スウェーデンのデス/ヴァイキング・メタルバンド、AMON AMARTHのニューアルバムが出ましたね。12作目。
タイトルは「THE GREAT HEATHEN ARMY」。
前身バンドから「AMON AMARTH」になって今年で30周年らしい。オッサンになっても相変わらず暑苦しくドラマティックかつヘヴィなメタルスタイルを貫き続けてくれていることには感服する・・・・
けれども、さすがに長いことやってるだけあって、根本にあるものは変わらないとしても、徐々に少しづつ変化はある。それが成長っていうものなんでしょうが、最近はエクストリームさがどんどん薄れ、デスメタルっぽさはヨハン・ヘッグのガナリ声だけ。ガナリ声以外の部分がどんどんメロディックになっていっている。
それはそれで魅力的だったわけですが、今回はどうか。先行して発表された、アメリカのプロレスラーのために書いた曲だという「Get In The Ring」を聴いたときは、正直言って「う~ん、ヘヴィだし、リフも彼ららしさ満点だけど、印象薄い曲だな」と思ったのです。
胸に迫るヒロイックなメロディとヨハンのガナリが混然一体となって周囲にあるものすべてを蹴散らしながら疾走する、ってのがAMON AMARTHのサウンドの魅力だと思うんですけど、この曲にはそれが感じられなかった。まあほかの曲は違うかもしれない、ということで期待はしていたのですが・・・
残念ながら、これは彼ら史上まれにみる「駄作」と言うしかないかも・・・
2曲目。アルバムタイトルになってる曲。
う~ん、これもヘヴィ極まりない曲ではあるけど、リフもメロディもパッとしないなあ。ていうかこれって(ほかの曲にも感じるけど)「グルーヴ」に色気を出してるの? ギターソロもないし、流行りに乗っかろうとしてるの? まあこういう曲は前にもあったから、そうではないことを祈りたい。
もう1曲ビデオがあがっていた。これは5曲目。
こっちはちゃんとギターソロがあるものの、なんか盛り上がりに欠ける曲だな。さっきも言ったような、胸に迫るような哀愁みたいなのが欲しいのになあ。ライヴではシンガロングが巻き起こりそうでその意味ではいいかもしれないけど、あまりにシンプルでつまらない気が。
今回はSAXONのビフ・バイフォードが1曲にゲスト参加している。ビフの歌唱には文句ないし曲もそんなに悪くはないし、『らしい』といえばそうなんだけど、なんだろうこの「イマイチ」さは・・・。

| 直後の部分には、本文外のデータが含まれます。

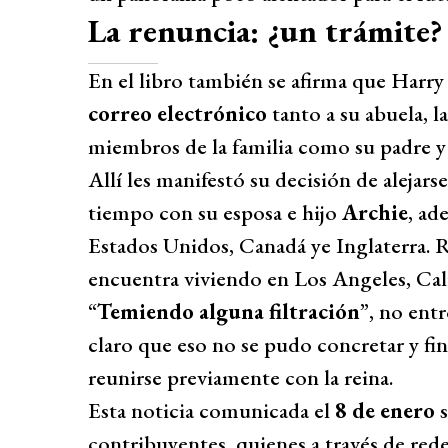
La renuncia: ¿un trámite?
En el libro también se afirma que Harry
correo electrónico
tanto a su abuela, l
miembros de la familia como su padre 
Allí les manifestó su decisión de alejars
tiempo con su esposa e hijo
Archie
, ad
Estados Unidos, Canadá ye Inglaterra. 
encuentra viviendo en Los Angeles, Cali
“
Temiendo alguna filtración
”, no entr
claro que eso no se pudo concretar y fi
reunirse previamente con la reina.
Esta noticia comunicada el
8 de enero
s
contribuyentes, quienes a través de redes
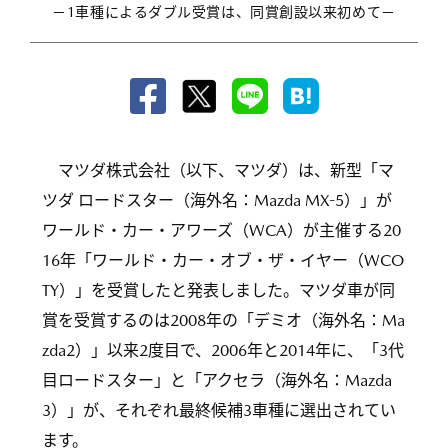
－1車種によるダブル受賞は、同賞創設以来初めて－
マツダ株式会社（以下、マツダ）は、新型「マ
ツダ ロードスター（海外名：Mazda MX-5）」が
ワールド・カー・アワーズ（WCA）が主催する20
16年「ワールド・カー・オブ・ザ・イヤー（WCO
TY）」を受賞したと発表しました。マツダ車が同
賞を受賞するのは2008年の「デミオ（海外名：Ma
zda2）」以来2度目で、2006年と2014年に、「3代
目ロードスター」と「アクセラ（海外名：Mazda
3）」が、それぞれ最終候補3車種に選出されてい
ます。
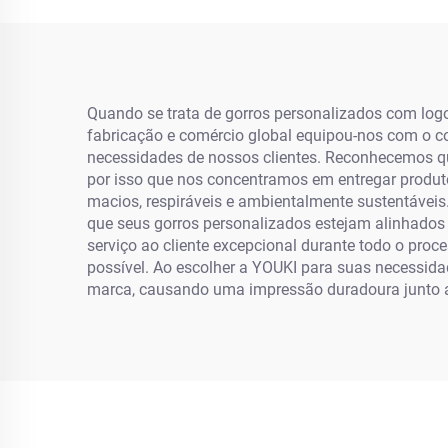
Quando se trata de gorros personalizados com logo
fabricação e comércio global equipou-nos com o co
necessidades de nossos clientes. Reconhecemos que
por isso que nos concentramos em entregar produt
macios, respiráveis e ambientalmente sustentáveis
que seus gorros personalizados estejam alinhados
serviço ao cliente excepcional durante todo o pro
possível. Ao escolher a YOUKI para suas necessidad
marca, causando uma impressão duradoura junto a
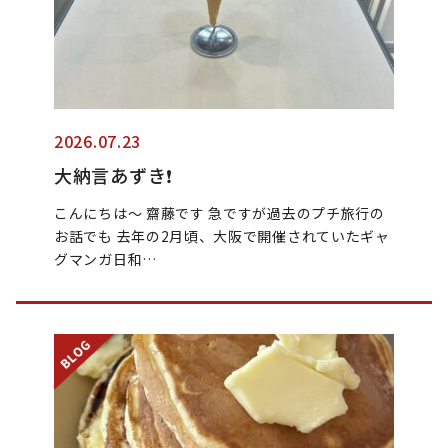
2026.07.23
大納言あずき❗️
こんにちは〜 齋藤です 急ですが過去のプチ旅行の
お話でも 去年の2月頃、大阪で開催されていたギャ
グマンガ日和…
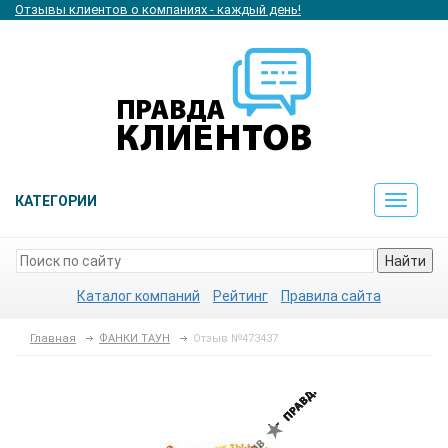
Отзывы клиентов о компаниях - каждый день!
КАТЕГОРИИ
Toggle
navigat
Найти
Каталог компаний
Рейтинг
Правила сайта
Главная
ФАНКИ ТАУН
Отзыв №473437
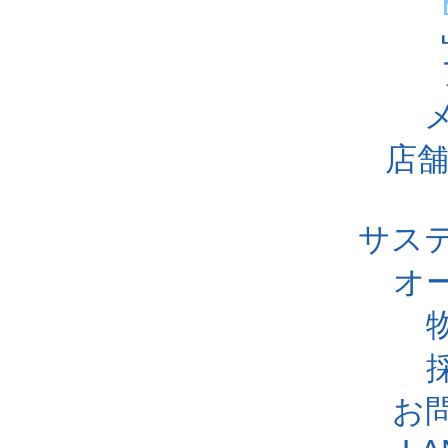
店舗
サス
オ
お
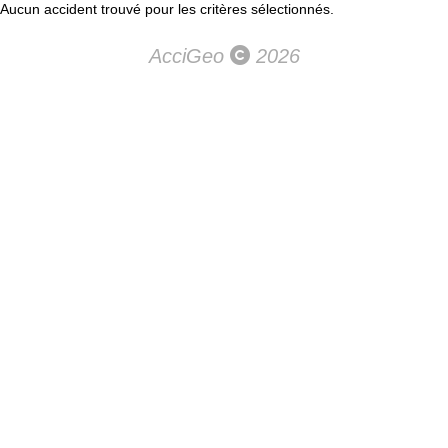
Aucun accident trouvé pour les critères sélectionnés.
AcciGeo
2026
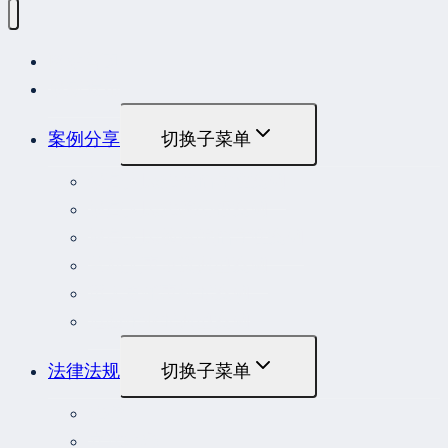
网站首页
最新发布
案例分享
切换子菜单
最高人民法院指导性案例
最高人民法院公报案例
最高人民检察院指导性案例
劳动人事争议典型案例
重大责任事故罪案例
危险作业罪典型案例
法律法规
切换子菜单
法律
立法解释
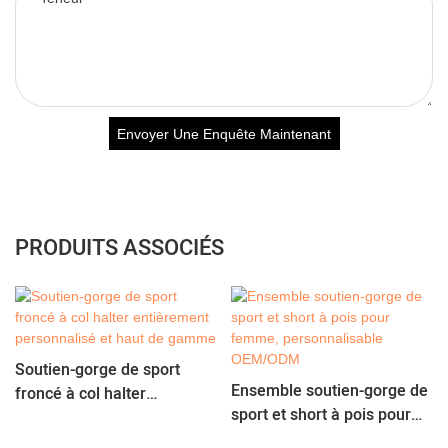
Envoyer Une Enquête Maintenant
PRODUITS ASSOCIÉS
Soutien-gorge de sport
Ensemble soutien-gorge de
froncé à col halter
sport et short à pois pour
entièrement personnalisé
femme, personnalisable
et haut de gamme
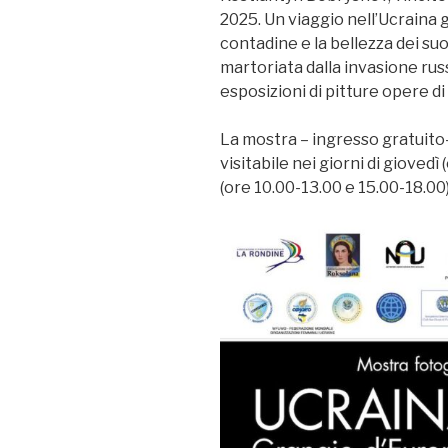
2025. Un viaggio nell’Ucraina g
contadine e la bellezza dei suoi
martoriata dalla invasione rus
esposizioni di pitture opere di d
La mostra – ingresso gratuito-
visitabile nei giorni di gioved
(ore 10.00-13.00 e 15.00-18.00)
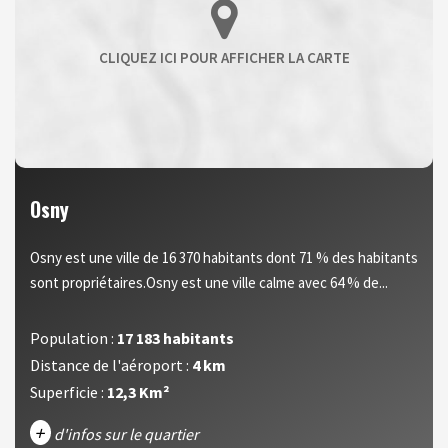
Osny
Osny est une ville de 16 370 habitants dont 71 % des habitants
sont propriétaires.Osny est une ville calme avec 64 % de...
Population :
17 183 habitants
Distance de l'aéroport :
4 km
Superficie :
12,3 Km²
+
d'infos sur le quartier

それはやっぱり、先述したようなこれまでのAMON AMARTHの魅力的だった部分が全部後退してるからなのかな、という気がします。
初期のころみたいななにやってんのかよくわかんないくらいのすごいアグレッションはないし、ヒロイックなメロディもない。近作はアグレッションが後退したかわりに魅力的なメロディがいっぱいあったから聴ける作品になってましたが、今作はそのメロディがあまりに弱い。
近作はメロディックさが増すにつれヨハンのデス声の単調さが目立つようになってきた、って前に書いたんですけど、今作はメロディに魅力がないからそんな気もしない。
とどのつまり曲がつまらない。8曲目「Skagle Rides Me」なんかは中期のころの作風で嫌いじゃないけど、なんかね、以前の各アルバムの「つまんないほうの曲」ばっかりを集めたような感じ。ヘヴィでファストでドラマティックでキャッチーでヒロイックなAMON AMARTHが好きだったのに、「ヘヴィ」というところ以外は全部なくなっちゃった、と言っても過言ではないかも。
ラストの一番長い曲もな~んも盛り上がらないまま終わっちゃうし、眠たいリフを聴かされるだけで全編終わっちゃうってかんじ。
この記事もっと早く上げようと思っていたのに遅くなったのは、「もっと聴きこめば実はいいアルバムなのかも!だってAMON AMARTHだもん!」と思って聴き続けていたから。しかし聴けば聴くほど「これじゃない」感ばかりがつのる。はっきりいって駄作。彼らとて神ではないからたまにはこういうこともある、と思うことにしましょう。
結局このアルバムは我が家のCDラックの奥深くに収納され、かわりに「VERSUS THE WORLD」や「WITH ODEN ON OUR SIDE」のCDをひっぱりだして「やっぱこれが俺のもとめるAMON AMARTHだぜ!」ってなっちゃいました。まあ彼らほどの人たちならず~っと同じことやり続けるのは本意じゃないんでしょうけど、「Death In Fire」みたいなのが聴きてえんだよ!という私のようなファンは多いはずで、次作はぜひともそっちのスタイルへ回帰してほしい・・・。
今作はイマイチだったとしても彼らが私のフェイバリットバンドであることは1ミリも揺らがない。次作に期待!